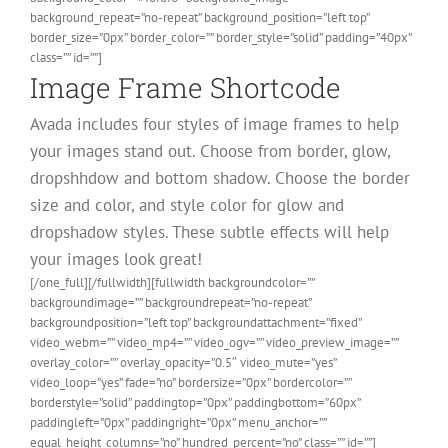
background_repeat=”no-repeat” background_position=”left top”
border_size=”0px” border_color=”” border_style=”solid” padding=”40px”
class=”” id=””]
Image Frame Shortcode
Avada includes four styles of image frames to help
your images stand out. Choose from border, glow,
dropshhdow and bottom shadow. Choose the border
size and color, and style color for glow and
dropshadow styles. These subtle effects will help
your images look great!
[/one_full][/fullwidth][fullwidth backgroundcolor=””
backgroundimage=”” backgroundrepeat=”no-repeat”
backgroundposition=”left top” backgroundattachment=”fixed”
video_webm=”” video_mp4=”” video_ogv=”” video_preview_image=””
overlay_color=”” overlay_opacity=”0.5″ video_mute=”yes”
video_loop=”yes” fade=”no” bordersize=”0px” bordercolor=””
borderstyle=”solid” paddingtop=”0px” paddingbottom=”60px”
paddingleft=”0px” paddingright=”0px” menu_anchor=””
equal_height_columns=”no” hundred_percent=”no” class=”” id=””]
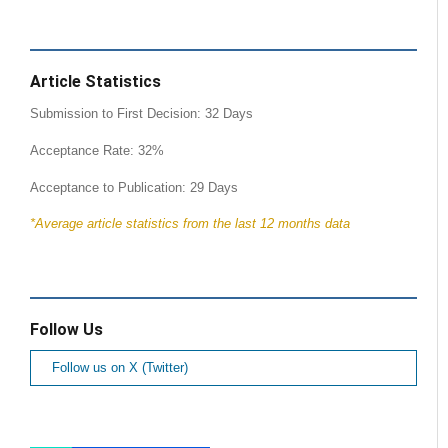
Article Statistics
Submission to First Decision: 32 Days
Acceptance Rate: 32%
Acceptance to Publication: 29 Days
*Average article statistics from the last 12 months data
Follow Us
Follow us on X (Twitter)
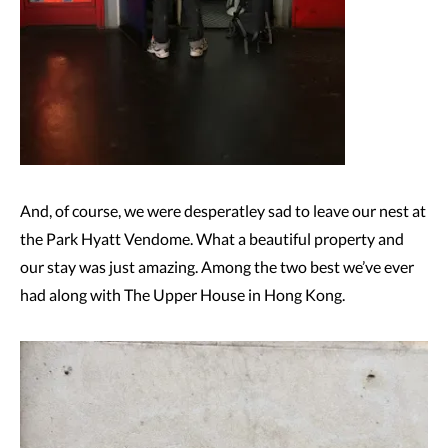
And, of course, we were desperatley sad to leave our nest at
the Park Hyatt Vendome. What a beautiful property and
our stay was just amazing. Among the two best we’ve ever
had along with The Upper House in Hong Kong.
§
[WHAT THIS TASK INVOLVES]
Each line with "class" in it must be identified and copied from the material.

[TASK SOLUTION]
class=”” id=””]
equal_height_columns=”no” hundred_percent=”no” class=”” id=””]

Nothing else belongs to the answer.